What this task involves:
For every record, give an exact copy that has no pictures in it.

Records to use:

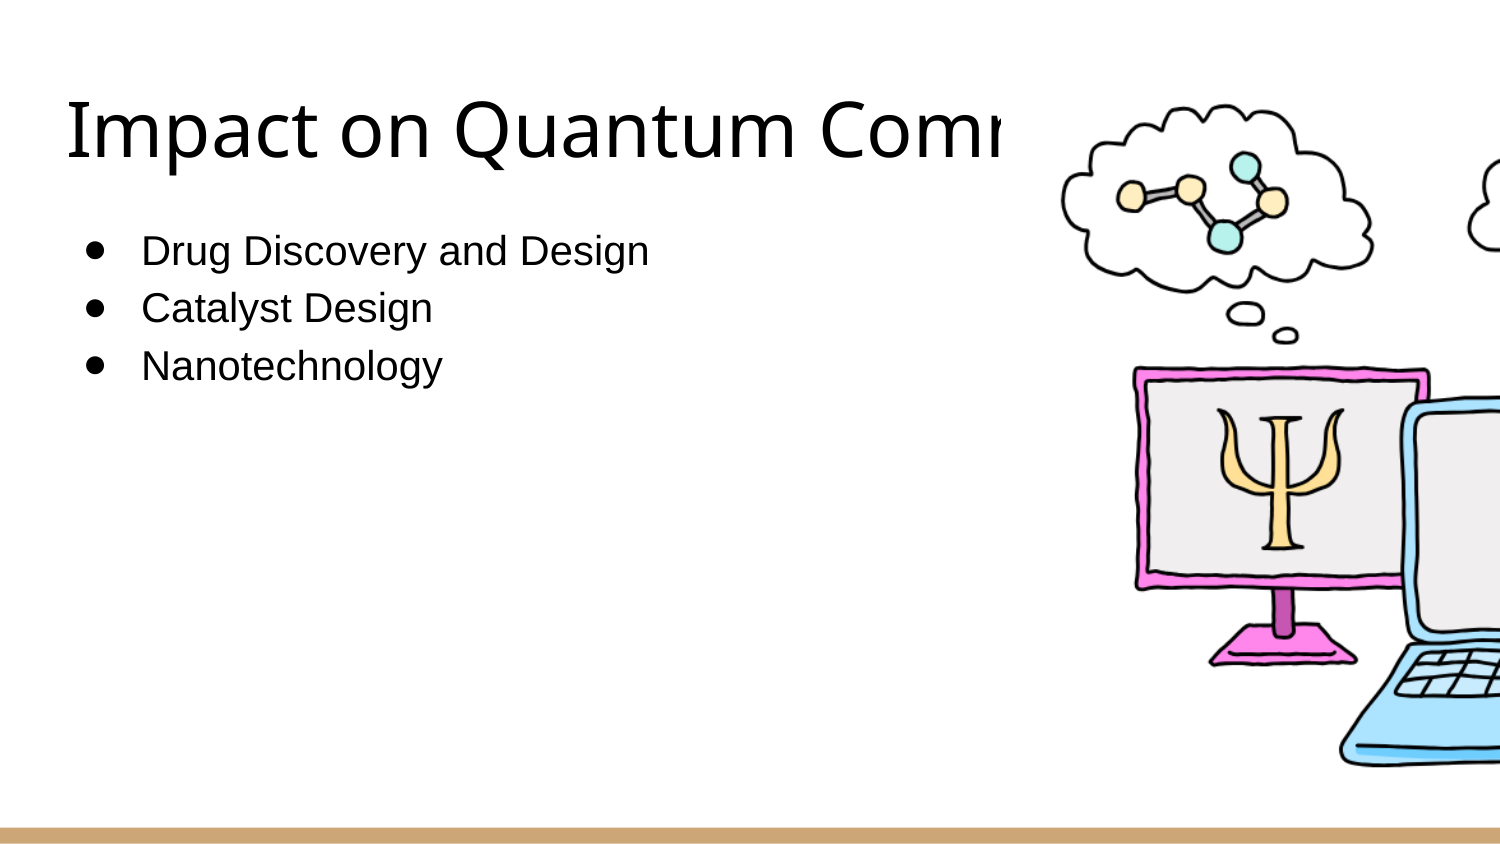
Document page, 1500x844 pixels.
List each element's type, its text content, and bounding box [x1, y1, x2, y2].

list Drug Discovery and Design Catalyst Design Nanotechnology [51, 200, 996, 752]
title Impact on Quantum Community [51, 51, 996, 189]
picture [1001, 18, 1500, 798]
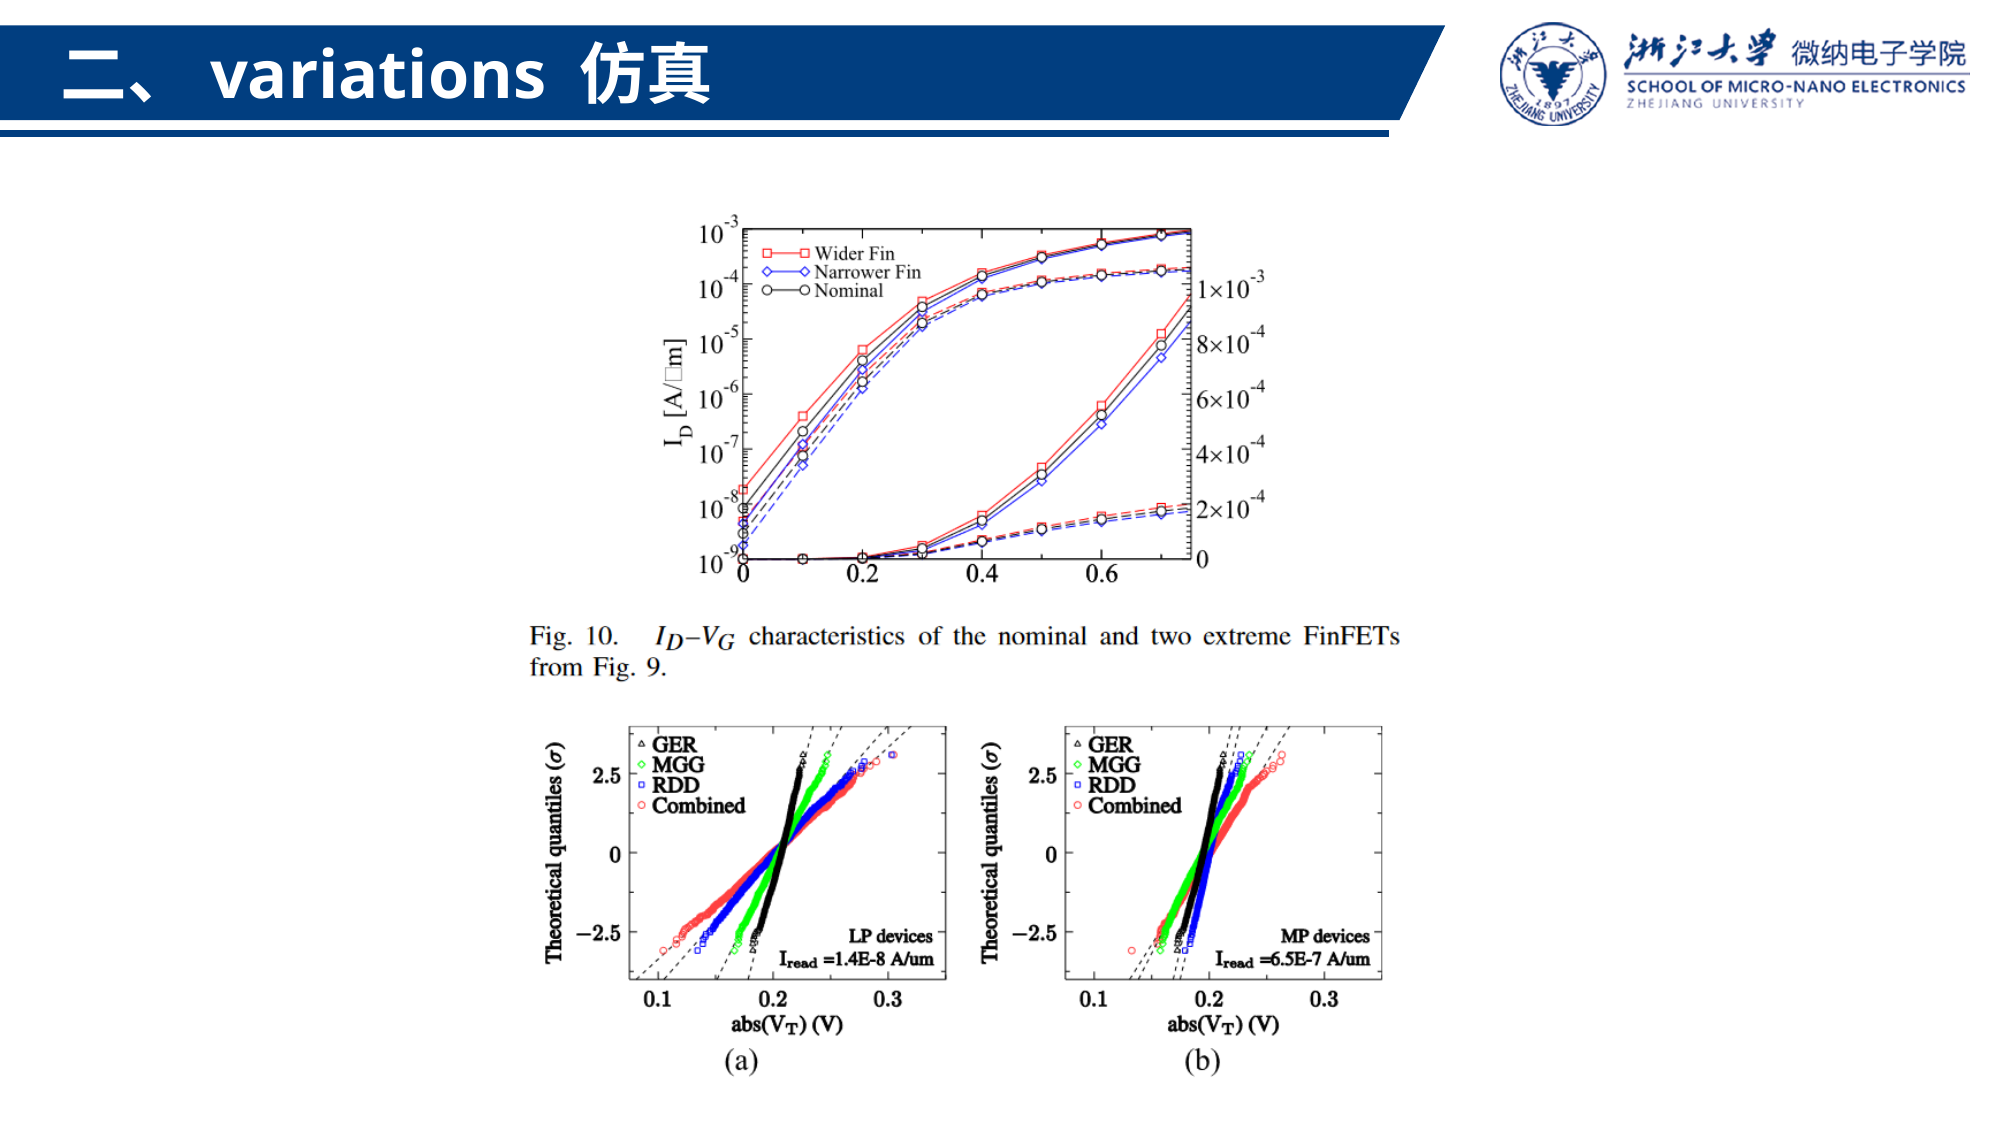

Expected output:
Document page, 1500x844 pixels.
List each element's type, its text content, and bounding box [x1, y1, x2, y2].

list Drug Discovery and Design Catalyst Design Nanotechnology [51, 200, 996, 752]
title Impact on Quantum Community [51, 51, 996, 189]
picture [1001, 18, 1500, 798]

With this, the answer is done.